As many as 101 detainees began walking free without charges about the same time that Baltimore police announced that their report into the death of Freddie Gray, a 25-year-old African-American man who died in police custody this month, wouldn’t be made public Friday.
Police Commissioner Anthony Batts had set a deadline of Friday to file the report with state investigators. Capt. Eric Kowalczyk said Wednesday night that the report would remain closed to protect the integrity of the inquiry.
Thousands of people crammed the area around City Hall in a so-far peaceful rally Wednesday night ahead of a 10 p.m.-to-5 a.m. curfew that was imposed Tuesday. The curfew was ordered after protests turned violent Monday night after Gray’s funeral.

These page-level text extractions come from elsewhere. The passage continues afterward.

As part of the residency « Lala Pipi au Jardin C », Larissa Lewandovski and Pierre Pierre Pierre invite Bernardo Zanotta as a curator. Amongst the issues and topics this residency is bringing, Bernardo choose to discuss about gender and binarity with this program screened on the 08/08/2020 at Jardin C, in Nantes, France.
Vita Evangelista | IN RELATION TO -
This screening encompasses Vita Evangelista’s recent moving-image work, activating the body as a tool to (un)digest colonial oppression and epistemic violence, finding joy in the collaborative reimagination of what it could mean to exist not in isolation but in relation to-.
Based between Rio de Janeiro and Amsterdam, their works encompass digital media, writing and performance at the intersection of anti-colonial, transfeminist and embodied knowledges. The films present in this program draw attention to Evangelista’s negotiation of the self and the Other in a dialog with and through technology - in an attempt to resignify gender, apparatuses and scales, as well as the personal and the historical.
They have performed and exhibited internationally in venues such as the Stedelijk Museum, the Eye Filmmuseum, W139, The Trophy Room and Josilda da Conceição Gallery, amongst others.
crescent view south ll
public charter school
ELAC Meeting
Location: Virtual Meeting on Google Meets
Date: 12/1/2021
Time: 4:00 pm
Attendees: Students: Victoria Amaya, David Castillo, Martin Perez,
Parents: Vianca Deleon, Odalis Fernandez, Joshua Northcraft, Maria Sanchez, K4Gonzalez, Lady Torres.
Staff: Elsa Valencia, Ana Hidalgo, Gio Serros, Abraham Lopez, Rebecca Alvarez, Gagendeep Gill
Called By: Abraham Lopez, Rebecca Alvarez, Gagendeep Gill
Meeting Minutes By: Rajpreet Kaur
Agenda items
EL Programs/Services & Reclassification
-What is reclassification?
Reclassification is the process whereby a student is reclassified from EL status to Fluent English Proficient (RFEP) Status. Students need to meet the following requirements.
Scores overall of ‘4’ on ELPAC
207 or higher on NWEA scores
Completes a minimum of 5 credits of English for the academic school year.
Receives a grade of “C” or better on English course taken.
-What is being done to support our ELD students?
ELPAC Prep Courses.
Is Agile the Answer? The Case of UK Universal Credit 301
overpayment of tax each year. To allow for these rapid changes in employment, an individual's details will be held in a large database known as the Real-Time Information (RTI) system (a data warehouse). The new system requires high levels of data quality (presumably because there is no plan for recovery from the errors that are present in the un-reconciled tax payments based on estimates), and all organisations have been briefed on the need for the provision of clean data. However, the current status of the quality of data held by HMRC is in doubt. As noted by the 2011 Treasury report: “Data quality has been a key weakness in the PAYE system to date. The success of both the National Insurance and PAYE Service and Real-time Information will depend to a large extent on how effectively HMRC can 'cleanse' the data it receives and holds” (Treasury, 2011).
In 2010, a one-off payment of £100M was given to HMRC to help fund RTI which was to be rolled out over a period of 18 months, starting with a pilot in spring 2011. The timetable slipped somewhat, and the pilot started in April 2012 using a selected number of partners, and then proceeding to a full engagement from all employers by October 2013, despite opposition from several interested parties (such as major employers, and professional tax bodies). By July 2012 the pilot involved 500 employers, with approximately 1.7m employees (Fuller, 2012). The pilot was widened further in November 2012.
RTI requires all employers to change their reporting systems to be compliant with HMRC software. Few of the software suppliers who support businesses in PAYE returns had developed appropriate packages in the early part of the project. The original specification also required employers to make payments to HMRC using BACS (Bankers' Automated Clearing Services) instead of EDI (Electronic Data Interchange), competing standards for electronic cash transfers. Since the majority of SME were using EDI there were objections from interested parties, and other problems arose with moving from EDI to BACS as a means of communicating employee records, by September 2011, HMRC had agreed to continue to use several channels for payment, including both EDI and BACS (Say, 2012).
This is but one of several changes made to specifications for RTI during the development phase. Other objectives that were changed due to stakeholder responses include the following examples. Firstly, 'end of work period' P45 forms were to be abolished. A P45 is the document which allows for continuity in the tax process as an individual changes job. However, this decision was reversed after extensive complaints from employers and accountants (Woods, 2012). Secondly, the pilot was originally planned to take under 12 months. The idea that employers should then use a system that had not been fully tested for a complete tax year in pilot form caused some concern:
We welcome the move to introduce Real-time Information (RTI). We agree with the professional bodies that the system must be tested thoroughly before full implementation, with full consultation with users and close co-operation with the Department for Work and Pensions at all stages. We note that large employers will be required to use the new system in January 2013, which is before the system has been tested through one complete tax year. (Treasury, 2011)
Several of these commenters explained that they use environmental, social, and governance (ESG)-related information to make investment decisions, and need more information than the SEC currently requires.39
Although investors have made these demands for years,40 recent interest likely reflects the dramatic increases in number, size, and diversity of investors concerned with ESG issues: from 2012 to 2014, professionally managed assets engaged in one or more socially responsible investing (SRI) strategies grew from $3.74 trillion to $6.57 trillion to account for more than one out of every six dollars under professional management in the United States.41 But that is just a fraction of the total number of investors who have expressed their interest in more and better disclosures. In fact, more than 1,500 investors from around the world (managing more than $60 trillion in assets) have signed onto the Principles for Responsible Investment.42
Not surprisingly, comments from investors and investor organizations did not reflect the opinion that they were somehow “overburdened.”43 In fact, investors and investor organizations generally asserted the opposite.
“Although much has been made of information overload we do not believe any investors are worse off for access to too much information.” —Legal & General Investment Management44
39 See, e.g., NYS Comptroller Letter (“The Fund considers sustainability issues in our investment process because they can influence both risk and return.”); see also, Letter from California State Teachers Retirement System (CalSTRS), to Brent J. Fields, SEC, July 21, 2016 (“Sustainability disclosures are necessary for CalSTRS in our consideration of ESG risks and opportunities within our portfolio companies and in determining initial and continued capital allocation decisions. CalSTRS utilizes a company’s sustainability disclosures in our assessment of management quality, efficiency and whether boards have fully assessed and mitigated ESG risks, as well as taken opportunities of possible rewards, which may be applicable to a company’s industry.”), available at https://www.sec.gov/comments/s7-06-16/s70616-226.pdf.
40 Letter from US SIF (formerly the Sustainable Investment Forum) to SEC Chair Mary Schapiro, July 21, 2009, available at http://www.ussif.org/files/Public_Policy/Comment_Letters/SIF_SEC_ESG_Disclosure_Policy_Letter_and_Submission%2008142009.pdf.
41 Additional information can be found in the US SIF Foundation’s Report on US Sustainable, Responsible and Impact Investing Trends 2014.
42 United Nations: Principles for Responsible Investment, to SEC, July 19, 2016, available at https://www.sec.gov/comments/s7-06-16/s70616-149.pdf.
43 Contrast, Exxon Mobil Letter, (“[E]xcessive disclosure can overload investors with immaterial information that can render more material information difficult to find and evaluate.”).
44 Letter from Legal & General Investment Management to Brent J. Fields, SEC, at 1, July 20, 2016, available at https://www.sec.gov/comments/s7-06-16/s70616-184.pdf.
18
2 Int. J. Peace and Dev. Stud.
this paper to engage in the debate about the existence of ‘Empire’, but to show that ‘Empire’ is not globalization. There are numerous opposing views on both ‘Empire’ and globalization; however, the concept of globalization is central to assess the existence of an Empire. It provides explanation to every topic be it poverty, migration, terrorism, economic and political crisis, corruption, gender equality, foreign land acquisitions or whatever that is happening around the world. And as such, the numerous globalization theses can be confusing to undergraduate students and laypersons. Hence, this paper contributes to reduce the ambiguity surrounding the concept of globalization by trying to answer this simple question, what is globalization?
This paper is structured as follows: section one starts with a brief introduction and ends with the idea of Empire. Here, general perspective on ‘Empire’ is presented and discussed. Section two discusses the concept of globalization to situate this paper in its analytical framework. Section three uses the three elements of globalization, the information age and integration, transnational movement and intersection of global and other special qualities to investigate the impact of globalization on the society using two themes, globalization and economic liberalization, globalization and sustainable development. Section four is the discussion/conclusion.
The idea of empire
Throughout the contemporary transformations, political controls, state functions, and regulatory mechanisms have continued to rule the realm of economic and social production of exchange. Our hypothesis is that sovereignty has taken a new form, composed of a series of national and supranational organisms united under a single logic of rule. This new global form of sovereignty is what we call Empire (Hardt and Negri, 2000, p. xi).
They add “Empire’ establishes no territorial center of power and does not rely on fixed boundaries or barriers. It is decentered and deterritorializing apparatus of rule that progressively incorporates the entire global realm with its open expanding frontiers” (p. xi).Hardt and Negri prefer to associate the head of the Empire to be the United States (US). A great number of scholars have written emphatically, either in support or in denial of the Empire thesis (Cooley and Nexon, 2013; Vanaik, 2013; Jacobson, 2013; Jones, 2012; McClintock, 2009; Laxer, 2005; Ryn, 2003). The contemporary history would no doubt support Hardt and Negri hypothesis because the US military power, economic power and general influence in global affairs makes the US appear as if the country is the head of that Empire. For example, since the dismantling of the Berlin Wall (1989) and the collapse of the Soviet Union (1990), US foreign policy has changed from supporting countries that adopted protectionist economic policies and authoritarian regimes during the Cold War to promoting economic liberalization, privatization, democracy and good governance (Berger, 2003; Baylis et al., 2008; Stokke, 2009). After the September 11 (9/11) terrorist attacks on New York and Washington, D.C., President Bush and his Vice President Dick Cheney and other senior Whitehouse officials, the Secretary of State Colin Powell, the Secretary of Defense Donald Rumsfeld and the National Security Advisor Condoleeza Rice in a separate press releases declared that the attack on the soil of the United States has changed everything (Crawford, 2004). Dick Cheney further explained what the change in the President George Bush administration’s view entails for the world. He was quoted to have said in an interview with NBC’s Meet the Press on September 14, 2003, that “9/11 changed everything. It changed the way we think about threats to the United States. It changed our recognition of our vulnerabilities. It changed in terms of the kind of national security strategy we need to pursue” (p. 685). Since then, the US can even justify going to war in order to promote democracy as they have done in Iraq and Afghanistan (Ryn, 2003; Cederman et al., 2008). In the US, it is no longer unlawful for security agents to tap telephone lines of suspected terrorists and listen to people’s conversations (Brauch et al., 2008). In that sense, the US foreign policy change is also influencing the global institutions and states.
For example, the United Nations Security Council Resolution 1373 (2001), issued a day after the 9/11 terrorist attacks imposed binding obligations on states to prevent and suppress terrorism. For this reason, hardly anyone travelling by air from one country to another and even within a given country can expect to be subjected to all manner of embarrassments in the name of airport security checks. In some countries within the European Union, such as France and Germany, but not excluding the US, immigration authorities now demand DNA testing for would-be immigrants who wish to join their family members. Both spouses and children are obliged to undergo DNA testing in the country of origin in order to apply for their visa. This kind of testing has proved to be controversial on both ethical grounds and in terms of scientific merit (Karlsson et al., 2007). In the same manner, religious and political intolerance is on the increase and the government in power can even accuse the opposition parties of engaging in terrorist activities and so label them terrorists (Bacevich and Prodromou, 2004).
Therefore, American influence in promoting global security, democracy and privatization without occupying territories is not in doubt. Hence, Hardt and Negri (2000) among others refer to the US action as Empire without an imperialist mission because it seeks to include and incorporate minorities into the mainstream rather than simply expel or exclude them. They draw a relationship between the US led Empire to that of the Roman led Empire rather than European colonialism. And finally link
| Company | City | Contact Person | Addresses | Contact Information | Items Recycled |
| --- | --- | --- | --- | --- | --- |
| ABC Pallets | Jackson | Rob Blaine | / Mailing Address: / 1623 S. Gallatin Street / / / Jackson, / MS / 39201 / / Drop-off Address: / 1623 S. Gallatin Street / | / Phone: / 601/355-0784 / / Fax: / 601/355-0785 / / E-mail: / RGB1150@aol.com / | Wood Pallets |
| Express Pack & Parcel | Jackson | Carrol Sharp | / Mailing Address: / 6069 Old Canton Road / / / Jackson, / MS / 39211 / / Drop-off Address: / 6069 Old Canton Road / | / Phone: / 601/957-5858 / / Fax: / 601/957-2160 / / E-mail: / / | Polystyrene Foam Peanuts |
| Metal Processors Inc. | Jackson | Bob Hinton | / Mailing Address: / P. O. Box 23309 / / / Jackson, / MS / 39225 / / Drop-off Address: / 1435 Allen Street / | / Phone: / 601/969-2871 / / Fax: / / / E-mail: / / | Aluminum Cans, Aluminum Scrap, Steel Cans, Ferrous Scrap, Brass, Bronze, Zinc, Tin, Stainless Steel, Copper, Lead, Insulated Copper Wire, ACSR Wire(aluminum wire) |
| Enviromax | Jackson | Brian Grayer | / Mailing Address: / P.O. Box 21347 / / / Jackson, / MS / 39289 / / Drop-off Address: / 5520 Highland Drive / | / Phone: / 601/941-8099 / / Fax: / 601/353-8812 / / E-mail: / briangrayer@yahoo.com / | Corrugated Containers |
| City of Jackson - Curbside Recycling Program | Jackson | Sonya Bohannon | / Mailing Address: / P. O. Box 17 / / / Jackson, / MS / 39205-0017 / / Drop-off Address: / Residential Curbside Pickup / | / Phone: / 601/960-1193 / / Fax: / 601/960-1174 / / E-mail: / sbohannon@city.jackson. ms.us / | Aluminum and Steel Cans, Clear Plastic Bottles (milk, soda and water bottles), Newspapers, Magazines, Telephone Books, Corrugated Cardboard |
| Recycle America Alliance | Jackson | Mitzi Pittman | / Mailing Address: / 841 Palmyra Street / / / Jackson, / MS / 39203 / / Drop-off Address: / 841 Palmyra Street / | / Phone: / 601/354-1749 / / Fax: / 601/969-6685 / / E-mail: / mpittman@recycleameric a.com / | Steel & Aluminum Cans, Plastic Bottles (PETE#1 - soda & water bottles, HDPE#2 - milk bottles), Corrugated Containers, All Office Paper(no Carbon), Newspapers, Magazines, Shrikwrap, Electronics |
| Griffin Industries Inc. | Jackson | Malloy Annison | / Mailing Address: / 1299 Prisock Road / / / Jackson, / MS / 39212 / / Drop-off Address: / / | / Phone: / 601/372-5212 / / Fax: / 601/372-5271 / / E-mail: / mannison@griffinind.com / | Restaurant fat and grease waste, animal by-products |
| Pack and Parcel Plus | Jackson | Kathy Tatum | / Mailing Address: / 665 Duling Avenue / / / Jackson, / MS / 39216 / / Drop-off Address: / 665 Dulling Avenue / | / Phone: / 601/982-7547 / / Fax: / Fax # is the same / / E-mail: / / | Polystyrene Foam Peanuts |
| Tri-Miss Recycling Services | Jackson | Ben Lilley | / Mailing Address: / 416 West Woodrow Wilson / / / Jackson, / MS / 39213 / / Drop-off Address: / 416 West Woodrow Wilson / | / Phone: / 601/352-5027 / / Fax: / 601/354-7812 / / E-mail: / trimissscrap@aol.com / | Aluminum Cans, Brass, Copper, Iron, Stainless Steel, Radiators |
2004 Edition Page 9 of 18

As the curfew resumed Wednesday night at 10 o’clock, the city’s streets again started to clear. Rep. Elijah Cummings, D-Maryland, walked the streets with a bullhorn, imploring people: “Let’s go home.”
The public defender, a government agency that represents suspects who have no lawyer, had filed habeas corpus petitions demanding that people arrested Monday night be released if they weren’t formally charged within 24 hours. No court has “amended or changed the rules that require these important safeguards,” it said.
Early Wednesday evening, many of those detained began streaming out of the Baltimore Central Booking and Intake Center.
The releases were the result of a logjam for police who were scrambling to pull the necessary paperwork to file charges at the same time they were trying to keep peace on the city’s streets, Kowalczyk said.